Central Research Institute for Dryland Agriculture (CRIDA) have developed an early warning system called Farmers Distress Index to predict farmer’s woes before happening.
What is the Farmers Distress Index?
- Farmers’ exposure to shocks have increased in the recent years, with an increase in extreme climate events as well as market and price fluctuations, many times driving them to death by suicides.
- In this sense, the index becomes a tool that measures the level of hardship and suffering faced by farmers due to various factors such as climate change, crop failure, price volatility, and income loss.
- The main aim behind creating such an index is to minimise the agrarian distress in the form of crop loss / failure and income shock.
Working of the index
- The development of the index involves multiple steps.

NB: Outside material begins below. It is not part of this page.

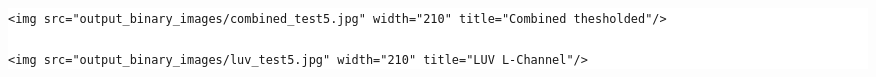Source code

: 	<img src="output_binary_images/combined_test5.jpg" width="210" title="Combined thesholded"/>

	<img src="output_binary_images/luv_test5.jpg" width="210" title="LUV L-Channel"/>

- It involves going through local newspapers, other news platforms and social media platforms for any report on incidence of farmers distress like localised cases of issues with debt repayment, death by suicide, pest attacks, drought, floods, migration, among others
- Following this, contacts of farmers from the area will be collected to conduct telephonic interviews, which will have 21 standardized questions to gauge early signs of distress.
- Based on these questions, the degree of distress will be identified.
- The index will have values from 0-1. A value between 0-0.5 will indicate “low distress’, 0.5-0.7 will indicate ‘moderate’ distress and above 0.7 will indicate ‘severe’ distress.
- If the index is severe, it will identify which component among the seven is more severe and contributes maximum to farmers distress.
Features
- It can integrate the available high-frequency data on key agricultural variables like deviation of monsoon rains, excessive rainfall, drought and dry spells, variations in temperature and soil moisture, and yield of major crops in the district
- It won’t be uniform across the country as it changes from place to pace depending on the stress levels.
- It can be used by the policymakers and the government to plan and design a timely and targeted method of supporting distressed farmers.
- Depending on the level of distress, government and financial institutions can decide on an appropriate package of support instead of the current practice of doling out distress packages to all the farmers across the board.